Lutte contre la criminalité: quels avantages pour les victimes?

18/04/2010 22h07 

L'ombusman invite le premier ministre Harper à réévaluer les priorités de son gouvernement lorsque vient le temps de dépenser pour lutter contre la criminalité.
Photo: Archives 24H
L’ombudsman des victimes de crime sortant dit que le gouvernement fédéral ne prend pas suffisamment les victimes en considération dans ses efforts visant à lutter contre la criminalité.

Dans une entrevue exclusive avec l’Agence QMI, Steve Sullivan, dont le mandat de trois ans arrive à échéance cette semaine, indique que les fonds qui vont aux mesures visant à contrer la criminalité résultent en la réduction du financement pour les programmes et services offerts aux victimes.

« À un moment où le gouvernement effectue des choix difficiles quant aux façons de dépenser les fonds publics, c’est frustrant pour moi et décevant pour les victimes de crime, qui sont parfois oubliées », juge-t-il.

Des millions de dollars ont été supprimés en subventions pour les services et pour divers projets venant en aide aux victimes de crime, bien que les conservateurs mettent de l’avant diverses initiatives visant à accroître la sécurité publique comme l’élargissement du registre d’ADN, dit Steve Sullivan.

Selon ce dernier, ces mesures sévères envers le crime ont peu d’impact sur la vie des victimes.

« En se concentrant à envoyer les criminels en prison plus longtemps, on n’aide pas nécessairement les victimes.
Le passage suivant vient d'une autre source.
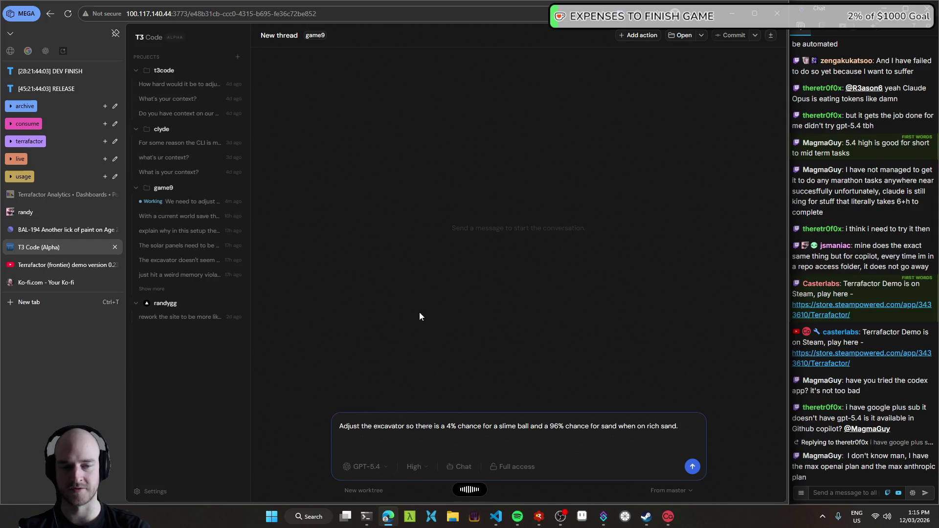
text(We need to design some kind of loot table for this because we will be adding more types of patches very soon)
Les sentences font partie des mesures visant à appuyer les victimes, mais il y a bien plus que ça. »

Avant de quitter son poste, M. Sullivan a écrit une lettre au premier ministre Stephen Harper pour lui indiquer qu’il avait aimé son expérience à titre d’ombudsman des victimes de crime. Il a aussi profité de l’occasion pour inviter le premier ministre à réévaluer les priorités de son gouvernement lorsque vient le temps de dépenser pour lutter contre la criminalité.